R. Uma parte você cumprindo a lei. E quem cumpre a lei e mantém a reserva legal em sua fazenda tem retorno enorme, incomparavelmente maior do que aqueles que não cumprem com a reserva legal. Se você faz o certo, não precisa de recursos. Mas aí vem o Governo dá anistia e regulariza os ilegais, como fizeram Dilma e Temer. E agora Bolsonaro quer usar o dinheiro da Noruega e da Alemanha para legalizar terra de quem invadiu e desmatou ilegalmente [os dois países suspenderam os repasses ao Fundo Amazônia]. Se na reforma da Previdência você mantém a isenção de 80 bilhões de reais para o agronegócio e não exige nenhuma contrapartida na agenda da sustentabilidade, é um dinheiro do contribuinte que, além de ir para um setor próspero, vai para atividades que na maioria das vezes geram prejuízos ambientais e para eles próprios. Nem todo agronegócio brasileiro concorda com essas políticas. Estamos em contato com esse setor para que nos ajudem no debate e mostrem que, aqueles que fazem certo e possuem conhecimentos técnicos, administrativos e gerenciais, conseguem altas taxas de retorno. Precisamos retomar a agenda de proteção ambiental e de abertura de unidades de conservação, destruída nesses 8 meses de Governo.

P. Outros países devem se engajar mais na preservação da Amazônia, inclusive financeiramente?

R. Para alavancar o desenvolvimento sustentável, é preciso uma espécie de Plano Marshall, como ocorreu depois da Segunda Guerra.
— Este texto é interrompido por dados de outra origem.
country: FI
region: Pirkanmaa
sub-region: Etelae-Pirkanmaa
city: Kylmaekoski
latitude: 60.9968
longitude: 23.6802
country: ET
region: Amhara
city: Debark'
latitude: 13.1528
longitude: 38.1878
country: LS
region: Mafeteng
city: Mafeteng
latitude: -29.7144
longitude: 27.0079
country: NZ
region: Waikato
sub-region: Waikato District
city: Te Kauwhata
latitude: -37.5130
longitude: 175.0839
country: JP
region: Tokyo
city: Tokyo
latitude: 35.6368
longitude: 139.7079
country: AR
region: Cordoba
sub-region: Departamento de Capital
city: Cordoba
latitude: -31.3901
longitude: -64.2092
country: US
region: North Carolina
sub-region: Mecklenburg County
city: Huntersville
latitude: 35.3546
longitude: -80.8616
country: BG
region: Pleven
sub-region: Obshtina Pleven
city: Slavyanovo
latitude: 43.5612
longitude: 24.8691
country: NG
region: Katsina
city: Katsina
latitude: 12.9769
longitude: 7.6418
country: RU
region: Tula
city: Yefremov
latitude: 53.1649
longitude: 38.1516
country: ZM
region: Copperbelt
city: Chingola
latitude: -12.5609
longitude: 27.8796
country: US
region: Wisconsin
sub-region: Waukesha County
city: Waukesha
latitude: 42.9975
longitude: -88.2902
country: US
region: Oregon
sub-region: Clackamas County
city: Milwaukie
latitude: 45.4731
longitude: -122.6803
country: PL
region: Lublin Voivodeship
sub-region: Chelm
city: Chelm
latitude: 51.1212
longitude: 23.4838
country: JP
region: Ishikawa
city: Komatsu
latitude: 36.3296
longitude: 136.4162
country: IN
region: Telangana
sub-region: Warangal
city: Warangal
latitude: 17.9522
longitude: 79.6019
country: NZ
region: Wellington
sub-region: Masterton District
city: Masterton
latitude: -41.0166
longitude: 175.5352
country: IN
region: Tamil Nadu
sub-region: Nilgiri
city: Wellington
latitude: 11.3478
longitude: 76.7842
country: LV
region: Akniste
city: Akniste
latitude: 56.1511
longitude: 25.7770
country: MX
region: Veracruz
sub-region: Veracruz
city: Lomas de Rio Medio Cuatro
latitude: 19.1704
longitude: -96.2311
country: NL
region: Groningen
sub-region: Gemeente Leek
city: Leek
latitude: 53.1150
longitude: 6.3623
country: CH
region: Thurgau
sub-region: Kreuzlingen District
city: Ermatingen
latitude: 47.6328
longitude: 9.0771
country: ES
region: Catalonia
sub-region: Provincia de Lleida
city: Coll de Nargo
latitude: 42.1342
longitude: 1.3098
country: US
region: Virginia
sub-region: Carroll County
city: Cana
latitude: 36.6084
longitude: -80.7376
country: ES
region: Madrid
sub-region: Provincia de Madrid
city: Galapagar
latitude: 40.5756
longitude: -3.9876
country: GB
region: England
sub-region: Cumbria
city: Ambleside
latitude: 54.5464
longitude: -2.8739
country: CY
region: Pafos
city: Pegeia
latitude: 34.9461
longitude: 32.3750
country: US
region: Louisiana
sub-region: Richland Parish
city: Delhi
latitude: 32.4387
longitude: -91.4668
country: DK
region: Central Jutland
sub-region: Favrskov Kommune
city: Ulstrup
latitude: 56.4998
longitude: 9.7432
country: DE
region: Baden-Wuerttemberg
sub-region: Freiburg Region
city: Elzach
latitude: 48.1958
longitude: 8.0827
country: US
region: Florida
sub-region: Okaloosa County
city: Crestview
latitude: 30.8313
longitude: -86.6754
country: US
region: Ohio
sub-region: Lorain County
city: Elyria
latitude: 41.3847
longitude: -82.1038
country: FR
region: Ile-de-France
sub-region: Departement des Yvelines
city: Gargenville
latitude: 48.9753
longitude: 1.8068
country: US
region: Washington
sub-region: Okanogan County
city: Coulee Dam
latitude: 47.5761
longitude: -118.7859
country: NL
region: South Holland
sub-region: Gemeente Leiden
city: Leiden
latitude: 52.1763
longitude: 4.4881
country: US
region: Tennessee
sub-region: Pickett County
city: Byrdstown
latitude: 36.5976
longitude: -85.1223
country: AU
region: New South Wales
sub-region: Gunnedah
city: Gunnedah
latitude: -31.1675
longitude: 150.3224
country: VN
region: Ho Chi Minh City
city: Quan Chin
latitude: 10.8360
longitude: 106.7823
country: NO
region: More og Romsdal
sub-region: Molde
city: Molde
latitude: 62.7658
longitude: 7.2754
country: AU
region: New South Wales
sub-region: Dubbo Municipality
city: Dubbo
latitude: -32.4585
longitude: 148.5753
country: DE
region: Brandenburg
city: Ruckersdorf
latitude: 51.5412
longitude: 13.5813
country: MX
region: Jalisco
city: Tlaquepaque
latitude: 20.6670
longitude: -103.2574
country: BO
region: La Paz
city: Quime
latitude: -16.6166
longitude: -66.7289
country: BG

Mas me refiro não só a Amazônia, mas ao mundo inteiro. São investimentos para alavancar uma atividade econômica que ainda teve tempo de maturação nem suporte técnico e de infraestrutura. É uma transição, ninguém substitui da noite para o dia um modelo de desenvolvimento. Precisamos de recursos não só para mitigação e adaptação, mas também de uma agenda pró-ativa para fazer essa transição para uma economia de baixo carbono em todos os níveis, sem que haja os efeitos indesejáveis de uma mudança. Mas, hoje, não temos mais como manter o mesmo padrão de produção e consumo.